◆ PROVIDED PASSAGE ◆

God Bless Norman Mailer

My wife is convinced that I’m the only person in America who is grateful that C-Span 2: Book TV comes standard with basic cable service. (If the shoe fits . . .) On Saturday night, I flipped it on and was pleased to find Norman Mailer answering questions from a large audience, doing so with his typical blend of blustery arrogance and spot-on insight. He was there to discuss The Spooky Art, his latest collection of essays, but I tuned in too late and only caught the last few questions. Two of them caught my attention.

◆ DATA EXTRACTS ◆
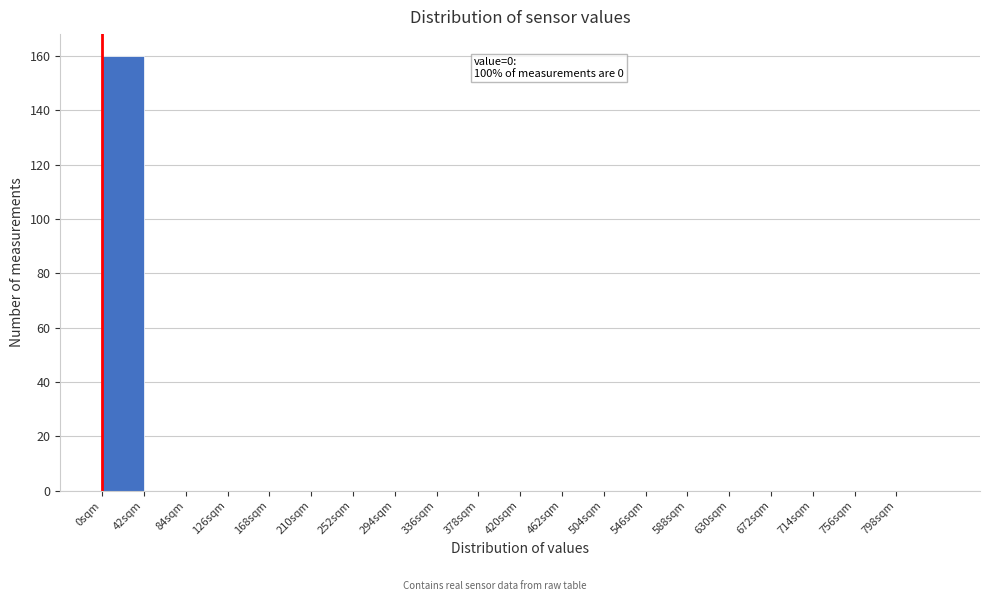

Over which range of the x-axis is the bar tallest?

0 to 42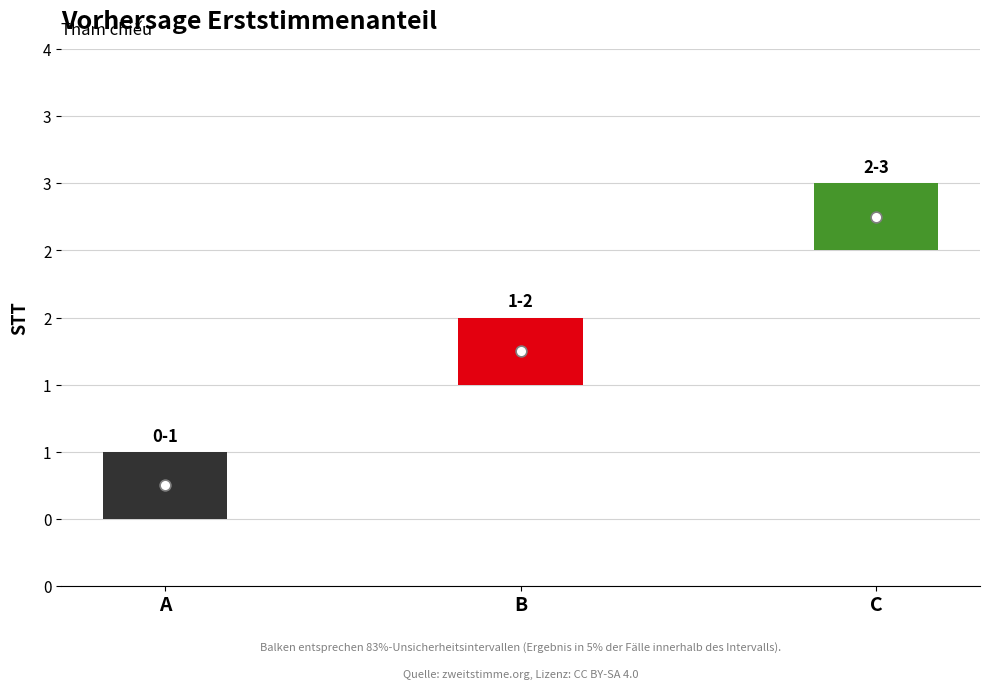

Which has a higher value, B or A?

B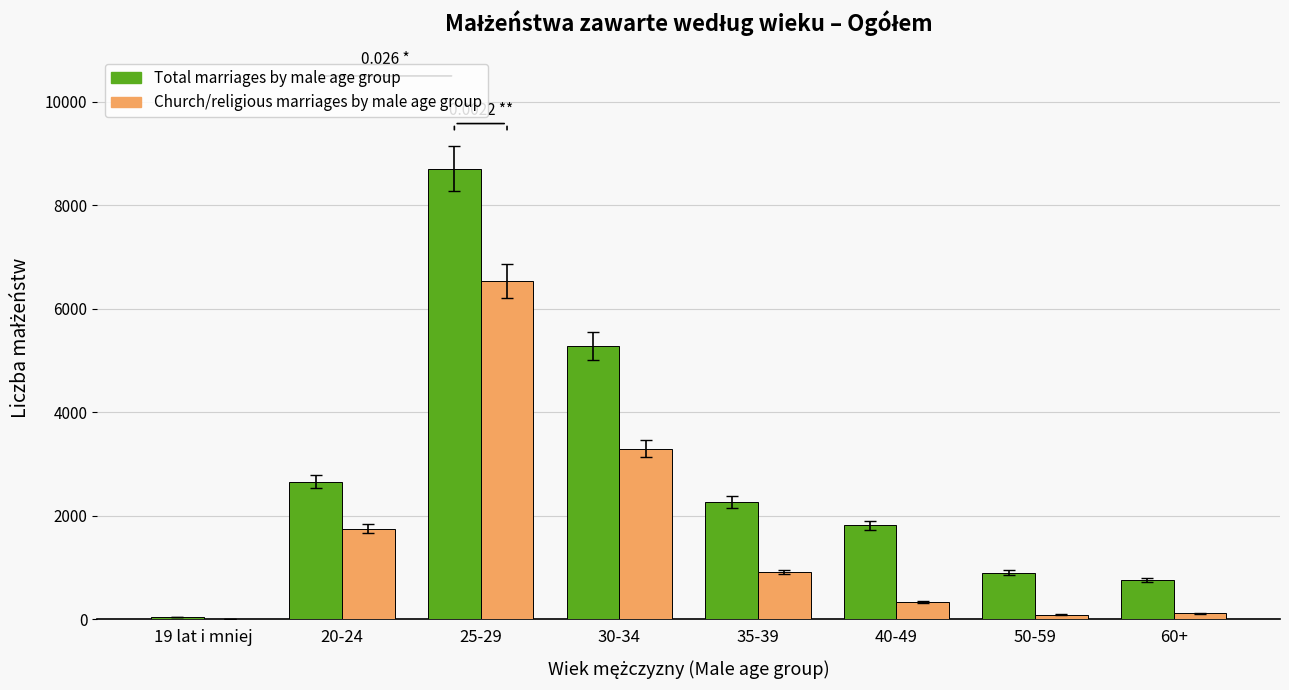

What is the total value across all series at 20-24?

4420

◆ INSTRUCTIONS ◆
a) In the Norman Mailer post, which book was Mailer there to discuss?
b) Carry on the Norman Mailer post, starting right after its final sentence.

◆ REPLIES ◆
a) The Spooky Art, his latest collection of essays.

b)
First, a man near the back of the room stood up and told Mailer that he felt “cheated.” His comment was something along the lines of, “While I’ve enjoyed your latest turn toward novels, I hate that I’ll never get to read Mailer on Clinton or Mailer on Bush, because I really cherish Mailer on Kennedy and Mailer on Nixon.” The second question-asker was more to the point: “Mr. Mailer, what is your opinion of American fascism?” I was pleasantly surprised by Mailer’s response. After first pointing out that he had, in fact, written about Clinton — and after taking several well-deserved jabs at the former President for the despicable connections between his policy in Kosovo and a certain Oval Office blowjob — Mailer suggested that, instead of addressing the issue with less care and time than it obviously deserved, he would defer to a speech he had recently delivered, which would soon be published in The New York Review of Books. From the shift of tone in his voice, it was obvious that Mailer was genuinely troubled by recent events, that he had paid them considerable attention, and that he was generally satisfied with the resulting speech.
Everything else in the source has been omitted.